Radio And Television Personality Ed Schultz Dies

Publish date: 2024-07-10

WASHINGTON D.C. (CelebrityAccess) — Former MSNBC host and longtime radio politics and sports broadcaster Ed Schultz died on July 5th. He was 64.

According to WDAY-TV News in Fargo, where he had his first major broadcasting gig, Schultz died of natural causes in Washington D.C., where he had most recently been hosting The News with Ed Schultz on the Russian-owned news broadcaster RT America.

Schultz’s current network, RT America, confirmed his passing with a statement:

“We at RT America are sad to announce the passing of Edward Andrew Schultz. Ed Schultz passed quietly early morning on July 5 at his home in Washington, D.C. This announcement comes as a shock to all of us here at RT America.”

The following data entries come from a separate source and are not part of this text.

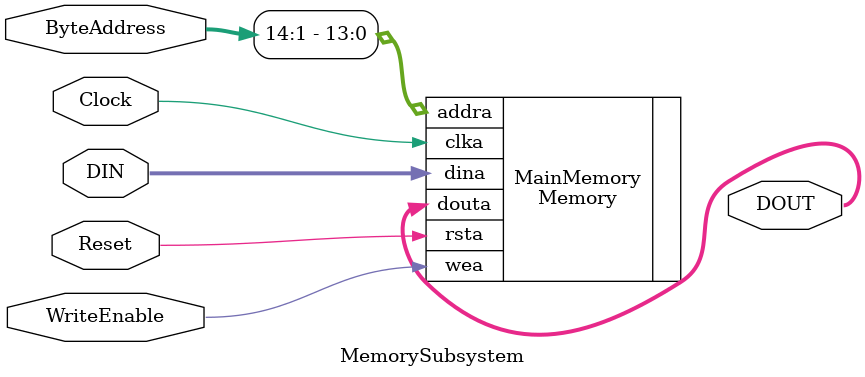
<source format=v>
`timescale 1ns / 1ps

module MemorySubsystem(
		input [15:0] ByteAddress, DIN, 
		input WriteEnable,
		input Reset, Clock,
		output [15:0] DOUT
    );
	
	Memory MainMemory(
		.clka(Clock),
		.rsta(Reset), 
		.wea(WriteEnable), 
		.addra(ByteAddress[14:1]), 
		.dina(DIN), 
		.douta(DOUT) 
	);
	
	

endmodule

</source>
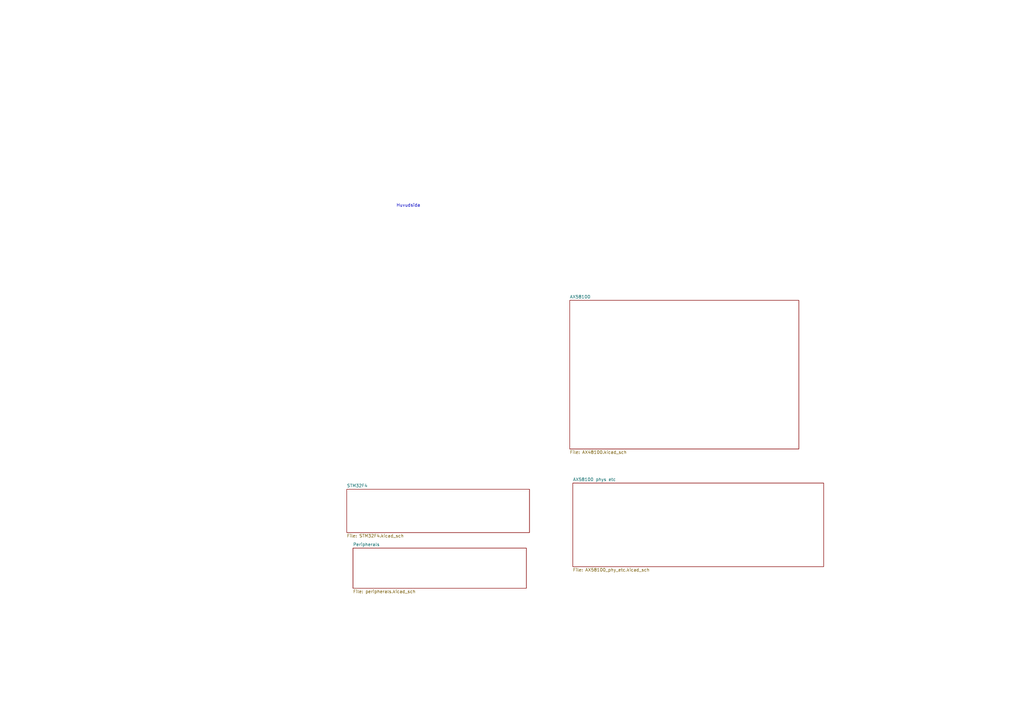
<source format=kicad_sch>
(kicad_sch (version 20230121) (generator eeschema)

  (uuid 5597aedc-b607-407f-bbfd-31b3b298ecb1)

  (paper "A3")

  (lib_symbols
  )


  (text "Huvudsida" (at 162.56 85.09 0)
    (effects (font (size 1.27 1.27)) (justify left bottom))
    (uuid adf2be63-7ec7-44be-837f-901ddbc80717)
  )

  (sheet (at 144.78 224.79) (size 71.12 16.51) (fields_autoplaced)
    (stroke (width 0.1524) (type solid))
    (fill (color 0 0 0 0.0000))
    (uuid 0a376a6c-0f15-42f8-81f6-3a55619be267)
    (property "Sheetname" "Peripherals" (at 144.78 224.0784 0)
      (effects (font (size 1.27 1.27)) (justify left bottom))
    )
    (property "Sheetfile" "peripherals.kicad_sch" (at 144.78 241.8846 0)
      (effects (font (size 1.27 1.27)) (justify left top))
    )
    (instances
      (project "Ax58100-stm32-ethercat"
        (path "/5597aedc-b607-407f-bbfd-31b3b298ecb1" (page "5"))
      )
    )
  )

  (sheet (at 234.95 198.12) (size 102.87 34.29) (fields_autoplaced)
    (stroke (width 0.1524) (type solid))
    (fill (color 0 0 0 0.0000))
    (uuid 5bf93325-f5d9-4344-9bf3-f5fc91bc1622)
    (property "Sheetname" "AX58100 phys etc" (at 234.95 197.4084 0)
      (effects (font (size 1.27 1.27)) (justify left bottom))
    )
    (property "Sheetfile" "AX58100_phy_etc.kicad_sch" (at 234.95 232.9946 0)
      (effects (font (size 1.27 1.27)) (justify left top))
    )
    (instances
      (project "Ax58100-stm32-ethercat"
        (path "/5597aedc-b607-407f-bbfd-31b3b298ecb1" (page "3"))
      )
    )
  )

  (sheet (at 233.68 123.19) (size 93.98 60.96) (fields_autoplaced)
    (stroke (width 0.1524) (type solid))
    (fill (color 0 0 0 0.0000))
    (uuid 9f485422-734f-43d3-94ea-443cbc453d2e)
    (property "Sheetname" "AX58100" (at 233.68 122.4784 0)
      (effects (font (size 1.27 1.27)) (justify left bottom))
    )
    (property "Sheetfile" "AX48100.kicad_sch" (at 233.68 184.7346 0)
      (effects (font (size 1.27 1.27)) (justify left top))
    )
    (instances
      (project "Ax58100-stm32-ethercat"
        (path "/5597aedc-b607-407f-bbfd-31b3b298ecb1" (page "2"))
      )
    )
  )

  (sheet (at 142.24 200.66) (size 74.93 17.78) (fields_autoplaced)
    (stroke (width 0.1524) (type solid))
    (fill (color 0 0 0 0.0000))
    (uuid d564400f-40ba-4aca-9c2a-14ec52a8353b)
    (property "Sheetname" "STM32F4" (at 142.24 199.9484 0)
      (effects (font (size 1.27 1.27)) (justify left bottom))
    )
    (property "Sheetfile" "STM32F4.kicad_sch" (at 142.24 219.0246 0)
      (effects (font (size 1.27 1.27)) (justify left top))
    )
    (instances
      (project "Ax58100-stm32-ethercat"
        (path "/5597aedc-b607-407f-bbfd-31b3b298ecb1" (page "4"))
      )
    )
  )

  (sheet_instances
    (path "/" (page "1"))
  )
)

</source>
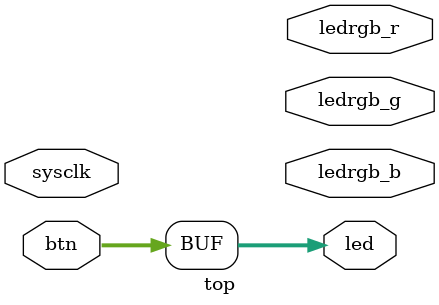
<source format=v>
`timescale 1ns / 1ps


module top(
    input sysclk,
    input [1:0] btn,
    output [1:0] led,
    output ledrgb_r,
    output ledrgb_g,
    output ledrgb_b
    );
    
    assign led = btn;
endmodule

</source>
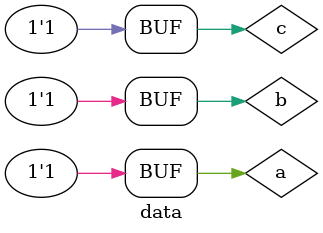
<source format=v>
module FA(sum, carry, a, b, c);
		input a,b,c;						
		output sum, carry;						
		assign sum = (a^b)^c;
		assign carry = (c&(a^b))|(a&b);
		
endmodule 

module data;
  reg a, b, c;
  wire sum, carry;
  
  FA data(sum, carry, a, b, c);

  initial begin
    $display("a b c sum carry");
    $monitor(a," ",b," ",c," ",sum," ",carry);

    a = 0; b = 0; c = 0; #10;
    a = 0; b = 0; c = 1; #10;
    a = 0; b = 1; c = 0; #10;
    a = 0; b = 1; c = 1; #10;
    a = 1; b = 0; c = 0; #10;
    a = 1; b = 0; c = 1; #10;
    a = 1; b = 1; c = 0; #10;
    a = 1; b = 1; c = 1; #10;
	 
	 end
endmodule

</source>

A native of Virginia, Schultz attended Minnesota State University Moorhead on a football scholarship and made enough of a name for himself that he was signed to the Oakland Raiders as a free agent in 1977.

After he failed to have an impact in the NFL, Schultz transitioned into sportscasting for two Fargo radio stations, first at KTHI-TV (now KVLY-TV) and then in 1988, he made the jump to WDAY-TV, where he spent almost a decade as the ‘Voice of the Bison” for North Dakota State University’s football team.

In 1992, Schultz launched a talk radio show on WDAY-AM and then in 1996, KFGO. When he started the show “News and Views” was a conservative critique of politics and current events, but gradually he became more progressive in his views.

In a 2003 interview with the Virginia Pilot, he attributed his ideological shift to his experiences with traveling in the region for the show, describing it as an “on-the-job experience that has changed my thinking as to where we’re going as a country.”

In 2009, Schultz made the jump to cable with the launch of MSNBC’s “The Ed Show” which he hosted in various time slots and configurations until 2015 when he parted ways with MSNBC.

In 2016, he returned to cable with The News with Ed Schultz on RT America, the American outlet of a Russian news organization financed in part by the Russian government.

Schultz had been a vocal critic of Russian President Vladimir Putin, but when he took the job with RT, he said he didn’t anticipate having any problems.

“Nobody is going to tell Ed Schultz what to say,” he said in a 2016 interview with The Forum.